Acute primary angle closure (APAC) can cause rapid, severe vision loss and even glaucoma-related blindness, yet there’s uncertainty over why some eyes with narrow angles are more susceptible to APAC than others despite similar triggers. Closing this gap, a recent study found that pharmacological pupil dilation worsened angle closure in half of untreated APAC patients with narrow angles.

This cross-sectional cohort study evaluated 106 patients over the age of 50—of which 93.4% were Chinese and 79.2% were female—with a diagnosis of APAC. Swept-source OCT captured 360-degree scans of the angles before and one hour after dilation.
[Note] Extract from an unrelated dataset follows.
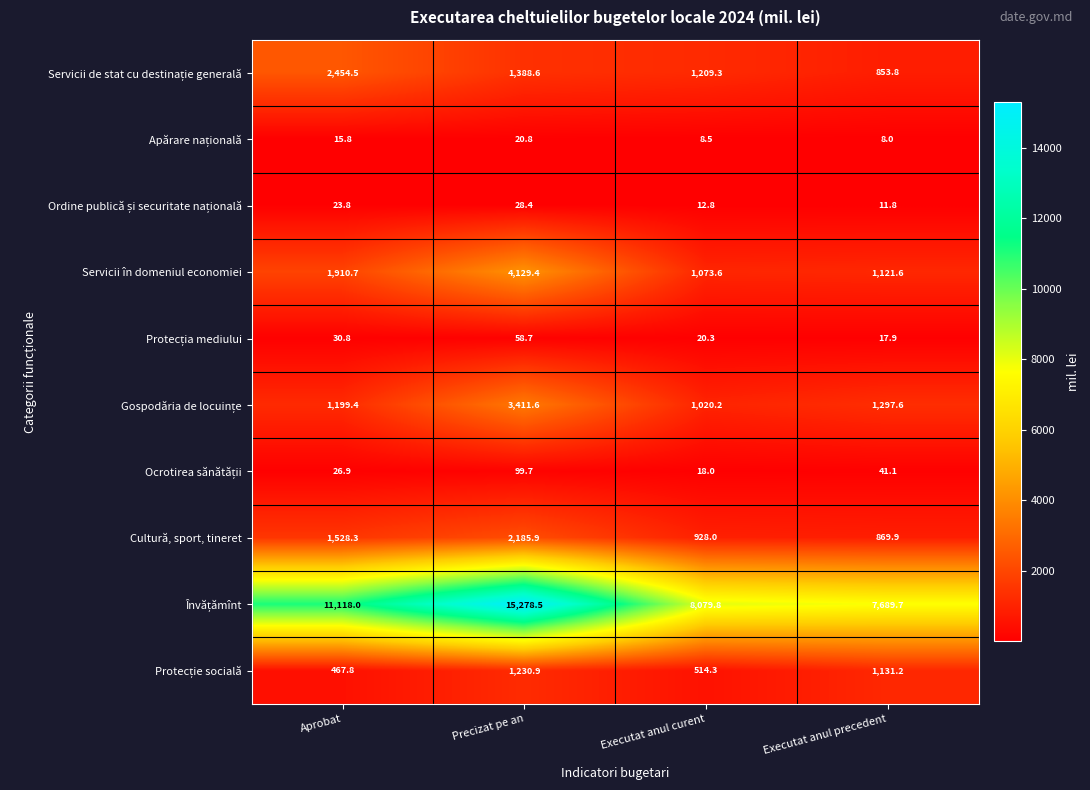

What is the difference between the highest and lowest values at Aprobat?

11102.2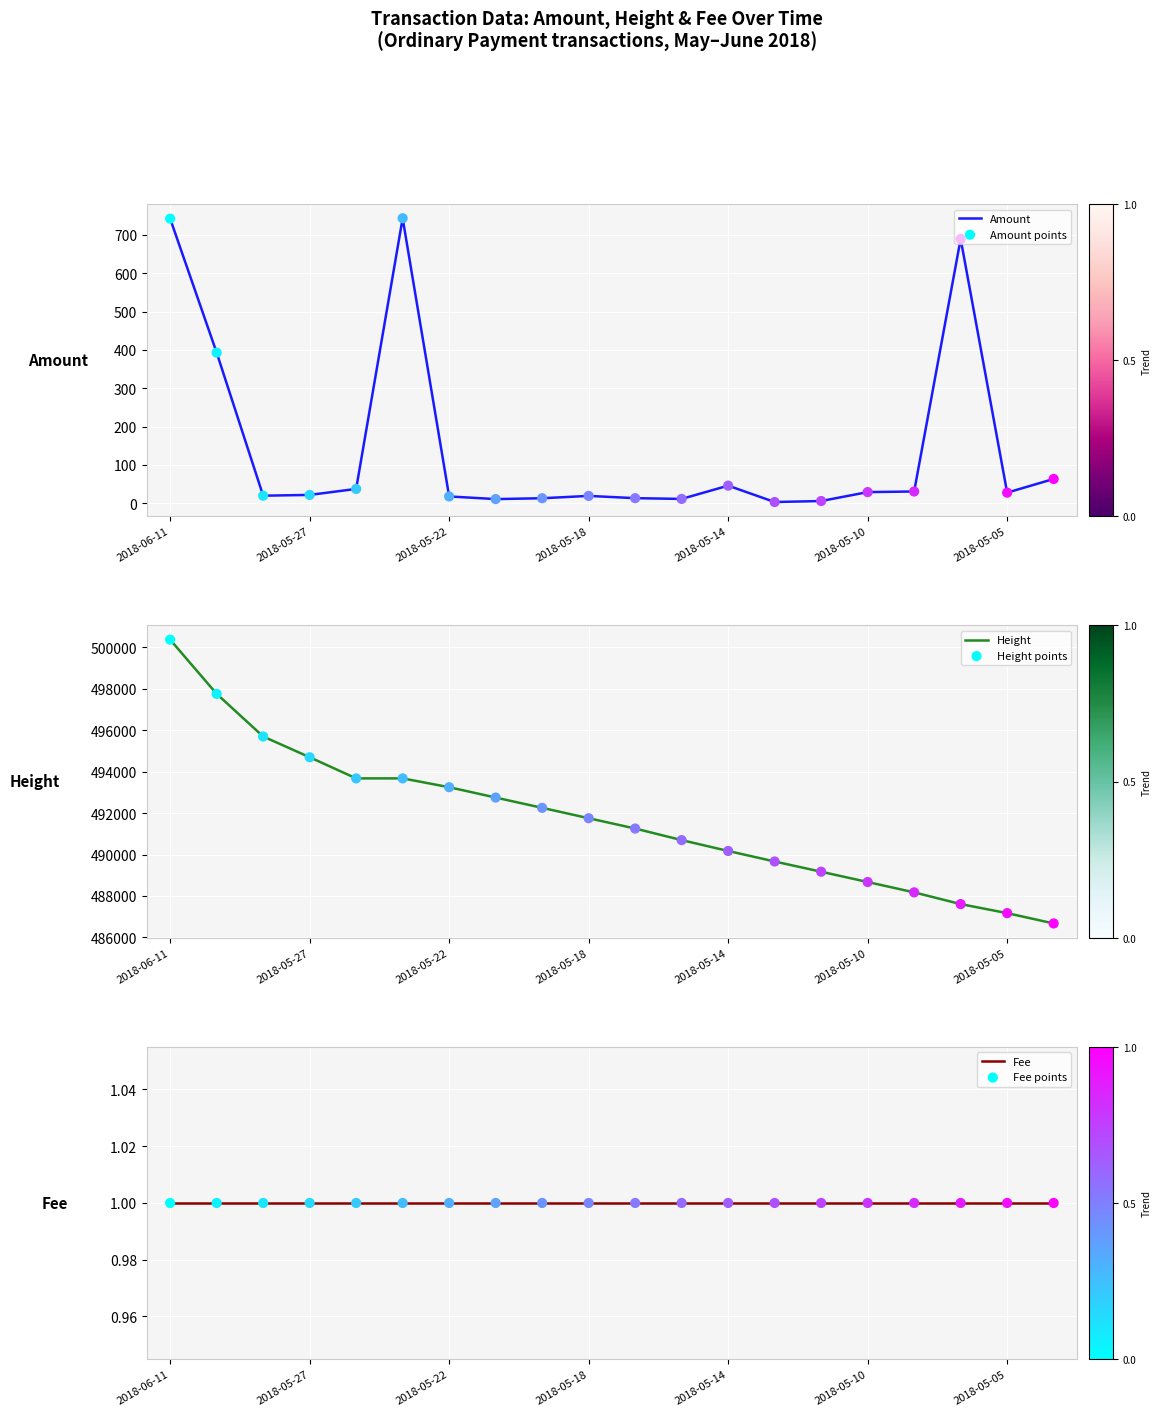

What is the total value across all series at 7?

985532.0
A team analyzed the angle scans to calculate the change in iris-trabecular contact index.

The researchers reported an overall mean pre-dilation index of 45.3% and post-dilation index of 46.1%, with a mean change of 0.78%. They noted that half the study eyes showed an increase in iris-trabecular contact index after dilation, adding that this angle narrowing was associated with a shallower anterior chamber and a bigger lens vault.

“Further research is needed to understand the pathophysiology of APAC and to help unravel why APAC occurs in some PAC suspects after pupil dilation,” the study authors concluded in their paper. 

Narayanaswamy A, Baskaran M, Tun TA, et al. Effect of pharmacological pupil dilatation on angle configuration in untreated primary angle closure suspects: a swept source anterior segment optical coherence tomography study. J Glaucoma. March 27, 2020. [Epub ahead of print].